Here are a few pics of my cories that are eating an algae wafer along with the snail:

















Here comes Camo - my common pleco:









My new butterfly has yet to come out from the cave that I can tell. I really hope he is eating!









Camo comes out as soon as I put the wafers in - he can smell them good, I guess. Teehee.


----------



## Madam Macaw (Jan 29, 2008)

BTW - still trying to figure out what kind of Cories I have. I wrote it down, since I went for Schwartz and picked these instead. But, now I can't find the paper. Ugh.

Also, have these two small plecos that will be going in the 30 gallon tank when I get it, they are in the 10 gallon. I know they reach about 4-5", but their name was on the paper too. Any ideas?
http://farm3.static.flickr.com/2340/2264696387_db9ae22c27.jpg?v=0

I am thinking clown.


----------



## Guest (Feb 26, 2008)

They look very much like my Corydoras sodalis. 


Your last pic looks like a Clown Pleco.

I'm sure you know the Common Plec will eventually outgrow the tank.


----------



## Madam Macaw (Jan 29, 2008)

JustOneMore20 said:


> They look very much like my Corydoras sodalis.
> 
> 
> Your last pic looks like a Clown Pleco.
> ...


Clown - thanks, that is what I thought too. Unfortunately, yes, I know. He has such a wonderful personality but 55 gallons is as big as I am going right now. It was just suggested that I give him to LFS now, before he gets too big. *sigh* That is the right thing to do. BTW - He was sold to me by another LFS for a 10 gallon tank.

I think you are right on the money about the Cories too. Thanks!!!


----------



## jones57742 (Sep 8, 2007)

Madam:

Please excuse me here if I hurt your feelings but these are very nice fishies and photographs and I have reproduced them directly in this post (I hope that I got the correct fish with your captions).




Madam Macaw said:


> Here are a few pics of my cories that are eating an algae wafer along with the snail:
> 
> 
> 
> ...


----------



## Madam Macaw (Jan 29, 2008)

Nope, that is perfectly fine. I actually figured out what I was doing wrong after I posted. But, thank you!!


----------



## trashion (Aug 24, 2007)

I think it looks just like a butterfly pleco.
http://www.planetcatfish.com/catelog/species.php?species_id=706
See?


----------



## Guest (Feb 26, 2008)

This guy is the one in question: 









He's a clown plec. 

That butterfly pleco is gorgeous by the way.


----------



## Madam Macaw (Jan 29, 2008)

Thanks. I am hoping he is eating when I am not looking. My common pleco goes right out when I put wafers in, but not him.


----------



## Guest (Feb 26, 2008)

What kind of wafers are you feeding? I'm assuming algae wafers?

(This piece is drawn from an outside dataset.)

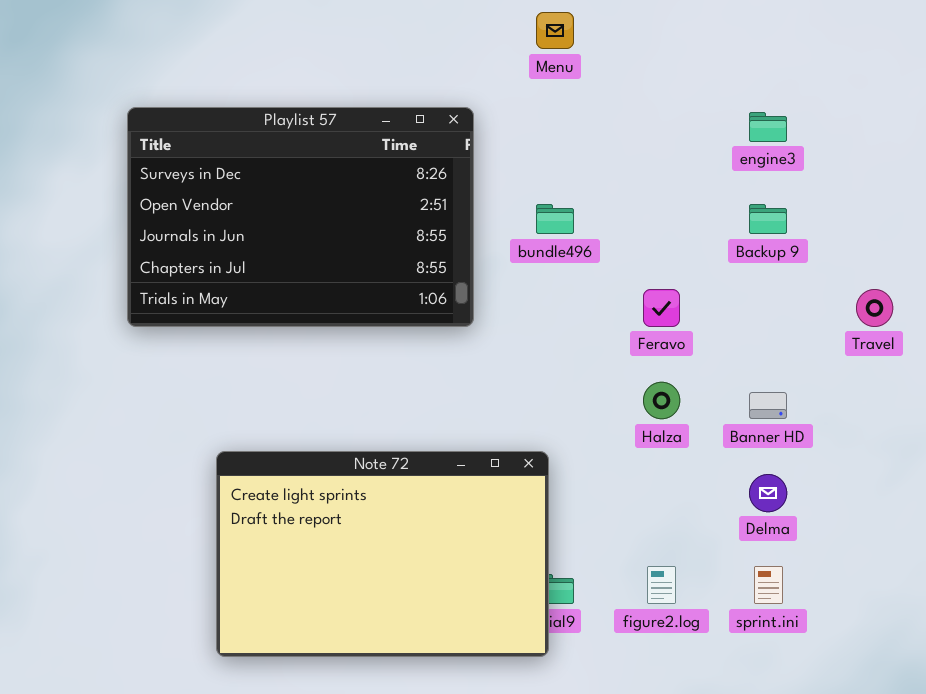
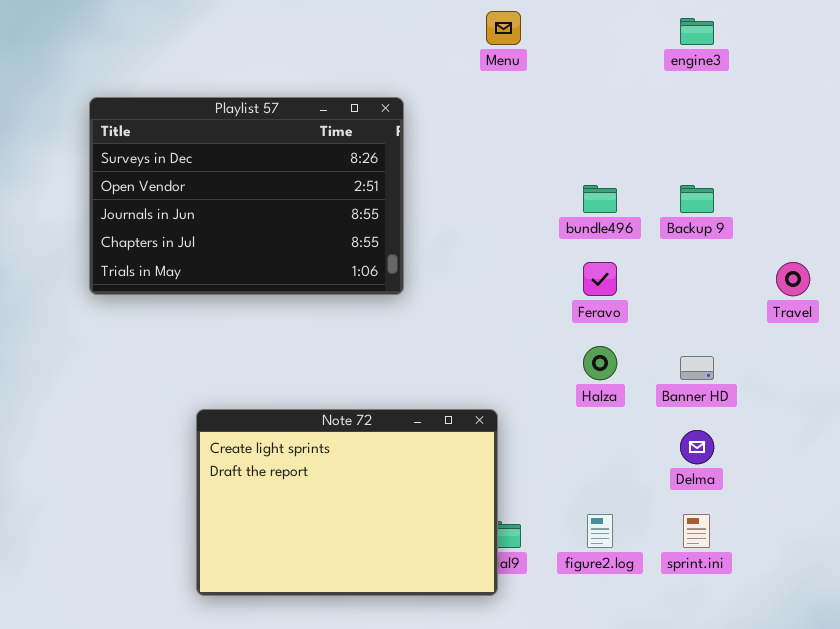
Playlist 57: [127,107,474,327] -> [89,97,404,295], moved
engine3: [749,112,787,142] -> [680,18,714,45], moved
bundle496: [536,204,574,234] -> [583,185,617,213], moved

You could try some fresh veggies as well.

Drop the wafers in at night (if you aren't already). I believe the Butterfly Plec and the Clown plec hide quite a bit, so they may just eat at night. The clown pleco will munch on the driftwood in the tank too.


----------



## FishMatt (May 12, 2010)

That is a very pretty pleco.


----------



## Madam Macaw (Jan 29, 2008)

Thanks. Camo is one of my favorite ones.


----------